Trowa rolled his eyes. "If Wufei's lucky, he'll never wake up and know what lays beside him."
Duo chuckled to himself.
Wufei woke up with the unusual sensation of a vivacious, naked, female body propped up against his own. Incapable of thinking past his headache, he decided that the circumstances were good ones.
Then he saw that the vivacious, naked female body was Relena's, and he promptly screamed.
"Sounds like Sleeping Beauty has arisen..." Hiro observed through a mouthful of cereal.
"This should be fun," Duo said, an evil grin on his face. "Serves the creep right for stealing *my* sake!"

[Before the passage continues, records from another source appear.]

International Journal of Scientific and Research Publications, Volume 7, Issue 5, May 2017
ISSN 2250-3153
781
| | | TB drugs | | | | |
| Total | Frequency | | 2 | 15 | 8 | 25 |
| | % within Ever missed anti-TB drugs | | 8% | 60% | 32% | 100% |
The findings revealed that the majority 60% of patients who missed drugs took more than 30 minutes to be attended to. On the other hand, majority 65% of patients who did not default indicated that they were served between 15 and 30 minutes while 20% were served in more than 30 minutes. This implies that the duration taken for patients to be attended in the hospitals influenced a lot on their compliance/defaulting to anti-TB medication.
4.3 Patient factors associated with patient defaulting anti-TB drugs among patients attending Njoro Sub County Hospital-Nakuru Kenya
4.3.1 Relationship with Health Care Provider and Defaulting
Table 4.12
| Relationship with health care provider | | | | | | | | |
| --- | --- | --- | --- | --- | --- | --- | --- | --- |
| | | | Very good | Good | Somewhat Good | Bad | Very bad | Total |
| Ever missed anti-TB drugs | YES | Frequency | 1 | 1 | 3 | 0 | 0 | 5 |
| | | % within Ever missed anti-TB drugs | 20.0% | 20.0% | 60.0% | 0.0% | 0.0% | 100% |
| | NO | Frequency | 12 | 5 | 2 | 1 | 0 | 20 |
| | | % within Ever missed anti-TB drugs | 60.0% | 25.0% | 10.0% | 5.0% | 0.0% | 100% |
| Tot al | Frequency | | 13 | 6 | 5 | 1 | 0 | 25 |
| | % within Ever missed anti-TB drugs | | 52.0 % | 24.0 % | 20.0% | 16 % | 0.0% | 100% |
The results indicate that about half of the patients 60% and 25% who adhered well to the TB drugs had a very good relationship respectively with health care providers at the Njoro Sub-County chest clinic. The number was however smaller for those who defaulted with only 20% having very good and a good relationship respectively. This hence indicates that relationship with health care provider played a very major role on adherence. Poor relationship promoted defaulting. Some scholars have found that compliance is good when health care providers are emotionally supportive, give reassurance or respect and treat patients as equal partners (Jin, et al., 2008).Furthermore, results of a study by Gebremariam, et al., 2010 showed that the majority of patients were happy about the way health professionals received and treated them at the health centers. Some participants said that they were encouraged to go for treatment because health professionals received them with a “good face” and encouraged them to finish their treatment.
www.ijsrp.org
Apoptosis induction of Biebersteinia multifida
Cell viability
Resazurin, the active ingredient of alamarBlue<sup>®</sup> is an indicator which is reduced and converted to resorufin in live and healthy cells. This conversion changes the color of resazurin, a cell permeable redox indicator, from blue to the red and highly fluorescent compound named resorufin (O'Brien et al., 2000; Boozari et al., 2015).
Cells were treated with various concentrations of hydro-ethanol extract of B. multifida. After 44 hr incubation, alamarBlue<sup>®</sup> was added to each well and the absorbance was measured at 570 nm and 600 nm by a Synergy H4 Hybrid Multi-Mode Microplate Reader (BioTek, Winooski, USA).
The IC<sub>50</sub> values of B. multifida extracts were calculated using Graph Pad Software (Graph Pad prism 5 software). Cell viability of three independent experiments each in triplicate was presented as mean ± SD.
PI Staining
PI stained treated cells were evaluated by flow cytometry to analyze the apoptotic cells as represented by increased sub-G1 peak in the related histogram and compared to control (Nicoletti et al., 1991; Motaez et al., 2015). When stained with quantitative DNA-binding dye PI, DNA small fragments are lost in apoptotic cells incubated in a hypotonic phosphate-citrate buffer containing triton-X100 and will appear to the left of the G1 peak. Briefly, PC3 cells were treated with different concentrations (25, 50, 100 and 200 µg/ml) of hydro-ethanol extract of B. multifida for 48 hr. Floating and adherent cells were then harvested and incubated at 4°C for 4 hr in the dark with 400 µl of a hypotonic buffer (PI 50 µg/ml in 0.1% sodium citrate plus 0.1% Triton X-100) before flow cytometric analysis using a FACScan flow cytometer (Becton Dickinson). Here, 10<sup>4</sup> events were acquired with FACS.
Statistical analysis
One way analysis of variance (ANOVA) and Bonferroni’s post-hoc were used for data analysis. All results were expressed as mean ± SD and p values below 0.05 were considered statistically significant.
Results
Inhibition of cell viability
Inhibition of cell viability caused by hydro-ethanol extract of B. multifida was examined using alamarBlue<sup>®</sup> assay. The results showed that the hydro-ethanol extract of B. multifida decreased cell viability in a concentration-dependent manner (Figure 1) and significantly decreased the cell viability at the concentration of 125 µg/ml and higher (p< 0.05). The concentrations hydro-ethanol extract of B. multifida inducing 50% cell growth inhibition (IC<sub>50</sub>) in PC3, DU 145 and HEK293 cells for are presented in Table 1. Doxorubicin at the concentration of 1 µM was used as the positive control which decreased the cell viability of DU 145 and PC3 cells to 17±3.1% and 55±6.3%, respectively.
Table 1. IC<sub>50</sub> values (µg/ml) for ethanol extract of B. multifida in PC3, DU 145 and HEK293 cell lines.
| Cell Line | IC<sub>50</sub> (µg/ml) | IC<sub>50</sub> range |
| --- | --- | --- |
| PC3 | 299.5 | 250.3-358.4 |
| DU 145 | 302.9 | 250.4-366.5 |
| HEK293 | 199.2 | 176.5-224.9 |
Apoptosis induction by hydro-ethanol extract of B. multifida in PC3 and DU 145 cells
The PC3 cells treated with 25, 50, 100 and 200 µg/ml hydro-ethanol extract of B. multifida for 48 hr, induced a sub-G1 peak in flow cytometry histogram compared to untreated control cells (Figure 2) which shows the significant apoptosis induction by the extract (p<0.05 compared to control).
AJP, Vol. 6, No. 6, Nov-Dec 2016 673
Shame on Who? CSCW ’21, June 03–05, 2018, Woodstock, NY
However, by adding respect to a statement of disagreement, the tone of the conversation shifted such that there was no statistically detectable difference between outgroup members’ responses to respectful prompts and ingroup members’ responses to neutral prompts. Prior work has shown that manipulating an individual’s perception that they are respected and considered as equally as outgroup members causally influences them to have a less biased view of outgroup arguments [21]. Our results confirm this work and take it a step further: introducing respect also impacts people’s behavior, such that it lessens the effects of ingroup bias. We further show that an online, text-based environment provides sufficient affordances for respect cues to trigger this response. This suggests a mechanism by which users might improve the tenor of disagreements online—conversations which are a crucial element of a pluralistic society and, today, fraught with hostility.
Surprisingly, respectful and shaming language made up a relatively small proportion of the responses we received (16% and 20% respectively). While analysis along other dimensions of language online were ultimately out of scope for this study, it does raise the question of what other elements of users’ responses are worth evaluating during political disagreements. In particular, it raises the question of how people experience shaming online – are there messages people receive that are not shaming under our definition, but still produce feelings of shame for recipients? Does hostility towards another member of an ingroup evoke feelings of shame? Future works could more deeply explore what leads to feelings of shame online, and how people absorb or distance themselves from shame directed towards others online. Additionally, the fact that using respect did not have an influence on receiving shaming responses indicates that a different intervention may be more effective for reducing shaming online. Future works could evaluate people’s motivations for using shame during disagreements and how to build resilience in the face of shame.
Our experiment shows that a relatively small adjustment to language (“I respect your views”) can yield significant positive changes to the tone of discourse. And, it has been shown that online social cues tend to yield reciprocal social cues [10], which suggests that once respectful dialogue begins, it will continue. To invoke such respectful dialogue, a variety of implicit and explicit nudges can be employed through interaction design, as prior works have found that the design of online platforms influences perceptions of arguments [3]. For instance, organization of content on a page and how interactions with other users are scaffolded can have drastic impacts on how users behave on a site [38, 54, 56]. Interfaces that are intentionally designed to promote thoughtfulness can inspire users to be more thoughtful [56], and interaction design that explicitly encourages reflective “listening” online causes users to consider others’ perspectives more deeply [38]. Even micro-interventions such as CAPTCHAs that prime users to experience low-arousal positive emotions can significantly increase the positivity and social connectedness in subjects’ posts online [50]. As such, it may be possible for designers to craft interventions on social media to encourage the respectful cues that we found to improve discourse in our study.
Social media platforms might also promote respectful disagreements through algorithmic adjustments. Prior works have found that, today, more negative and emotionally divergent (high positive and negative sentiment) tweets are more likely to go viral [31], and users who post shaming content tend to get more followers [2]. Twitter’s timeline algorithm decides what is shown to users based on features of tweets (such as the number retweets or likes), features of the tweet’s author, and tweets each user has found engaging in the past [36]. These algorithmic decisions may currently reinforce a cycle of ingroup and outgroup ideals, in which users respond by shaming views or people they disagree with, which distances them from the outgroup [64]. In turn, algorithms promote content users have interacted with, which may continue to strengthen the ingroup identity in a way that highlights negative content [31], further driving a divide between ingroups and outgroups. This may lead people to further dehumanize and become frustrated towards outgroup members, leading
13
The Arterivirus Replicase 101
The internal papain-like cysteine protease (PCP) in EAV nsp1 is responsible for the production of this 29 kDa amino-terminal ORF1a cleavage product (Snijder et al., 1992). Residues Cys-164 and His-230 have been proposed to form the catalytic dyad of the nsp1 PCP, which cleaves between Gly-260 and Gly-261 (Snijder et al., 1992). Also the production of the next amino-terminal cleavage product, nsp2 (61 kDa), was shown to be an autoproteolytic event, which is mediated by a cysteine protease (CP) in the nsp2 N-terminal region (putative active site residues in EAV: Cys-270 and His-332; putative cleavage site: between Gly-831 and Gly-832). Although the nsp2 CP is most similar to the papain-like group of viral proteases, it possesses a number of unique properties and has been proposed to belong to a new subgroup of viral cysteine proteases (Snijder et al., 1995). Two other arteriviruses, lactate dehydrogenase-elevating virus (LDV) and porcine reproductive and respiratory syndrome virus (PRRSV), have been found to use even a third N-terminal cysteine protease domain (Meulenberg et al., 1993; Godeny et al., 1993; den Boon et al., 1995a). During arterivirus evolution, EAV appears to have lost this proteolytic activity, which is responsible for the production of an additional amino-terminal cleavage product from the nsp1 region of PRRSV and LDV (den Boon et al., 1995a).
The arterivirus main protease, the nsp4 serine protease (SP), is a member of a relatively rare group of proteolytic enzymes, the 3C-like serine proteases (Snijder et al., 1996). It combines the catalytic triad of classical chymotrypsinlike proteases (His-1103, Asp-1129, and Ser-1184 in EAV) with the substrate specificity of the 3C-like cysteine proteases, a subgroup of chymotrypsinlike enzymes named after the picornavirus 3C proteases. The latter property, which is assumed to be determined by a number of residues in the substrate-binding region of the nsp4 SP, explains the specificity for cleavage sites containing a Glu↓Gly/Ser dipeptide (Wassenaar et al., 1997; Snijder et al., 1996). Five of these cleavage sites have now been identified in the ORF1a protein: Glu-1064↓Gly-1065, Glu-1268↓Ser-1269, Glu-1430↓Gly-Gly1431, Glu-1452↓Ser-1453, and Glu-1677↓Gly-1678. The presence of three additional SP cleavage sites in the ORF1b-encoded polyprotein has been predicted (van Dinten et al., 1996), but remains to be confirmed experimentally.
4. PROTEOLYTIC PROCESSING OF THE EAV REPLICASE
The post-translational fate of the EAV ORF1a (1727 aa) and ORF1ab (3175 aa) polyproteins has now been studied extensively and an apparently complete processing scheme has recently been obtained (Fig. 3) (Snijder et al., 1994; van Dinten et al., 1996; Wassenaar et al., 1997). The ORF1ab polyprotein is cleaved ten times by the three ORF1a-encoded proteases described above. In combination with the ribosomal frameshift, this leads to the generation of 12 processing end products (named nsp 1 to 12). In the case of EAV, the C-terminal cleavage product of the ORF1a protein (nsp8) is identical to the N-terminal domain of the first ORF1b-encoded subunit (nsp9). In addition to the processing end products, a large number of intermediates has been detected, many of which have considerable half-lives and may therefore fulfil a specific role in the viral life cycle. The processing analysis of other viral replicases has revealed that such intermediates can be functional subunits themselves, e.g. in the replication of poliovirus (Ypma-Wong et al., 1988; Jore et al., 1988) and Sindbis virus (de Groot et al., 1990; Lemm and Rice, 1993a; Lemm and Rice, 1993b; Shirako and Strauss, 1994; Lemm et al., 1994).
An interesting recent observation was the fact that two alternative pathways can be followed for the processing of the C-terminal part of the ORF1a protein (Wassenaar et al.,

Approximately 4.39 seconds later, Wufei came charging into the kitchen wearing nothing but a bedsheet draped around his waist. It fluttered behind him as he ran past the kitchen table, and towards the hangar, mumbling something about paying penance to Nataku for his evil deeds. Not too long after, Relena--reeling from a headache--came stumbling into the kitchen, wearing Wufei's shirt and underwear. She looked so stupid and in pain that they couldn't help but laugh, and Trowa accidentally snorted a mouthful of Crispix up his nose in his glee.
Relena was perplexed. She didn't know where things had gone wrong. She had only meant to create the *illusion* that she had slept with Wufei in order to make Hiro jealous; the actual *action* had been beyond her intentions. Still, her one-track mind managed to give her a whisp of comfort: If Hiro knows that you actually did sleep with him, then he'll be even more jealous than before!!
"Um, hi there," she muttered, massaging her temples, in too much pain to be sexy.
"Yo," Hiro said, a weird smirk on his face. "Glad to see that you had fun last night. I should thank you for providing me with fun as well. Duo and I found your list rather entertaining." He whipped out the wrinkled piece of paper, and tossed it on the table.
Relena looked from Hiro to the paper to Hiro, and promptly grabbed her boob to check if the list was in her bra, like it was supposed to be. It wasn't, and she promptly puked and fainted.
Wufei came back in the room, muttering something about an animal sacrifice to Nataku. He looked at the pilots, saw Relena lying on the floor, and immediately picked her up. As he started to walk out again, Duo pulled out a mysterious object from his pocket and held it up. "One word, Wufei, before you roast Relena on a spit," he said. "Blackmail."
He looked at Duo, and saw that the Deathscythe pilot was holding a disposable camera. His eyes got huge (by anime standards) with shock. He hastily dropped Relena, pulled out his sword (no small feat, considering that he only had a bedsheet on), and proceeded to chase Duo around the house, screaming: "Injustice! INJUSTICE! I will have your head!!
Hiro looked to the floor, where Relena had hit her head on the ground and wasn't moving much anymore. He looked at Quatre, who was trying to resuscitate Trowa, who had suffocated on the cereal that went up his nose. He heard his lover being chased by a Queen of Hearts wannabe, and decided that he'd had enough for one day. "Notes to self," he muttered as he dumped the rest of his cereal in the garbage disposal. "Must destroy all sake-peddling liquor stores within a 2,000 mile radius. Buy an urn for Duo's ashes after Wufei kills him, then give that stupid Chinee a poisoned serving of General Tso's chicken. Scrap Nataku and Shinigami. Remodel Wing Zero with a new stealth system and a new triton weapon...busy day."
The End!!!
sake-Japanese rice wine (pronounced sa-ki)
gachooon-ass
And anyone who notices a strange resemblance between this story and my FF7 fanfic, "Somebody to Love", or even certain scenes in "In & Out"...that is a production of your own bored mind. Get a life.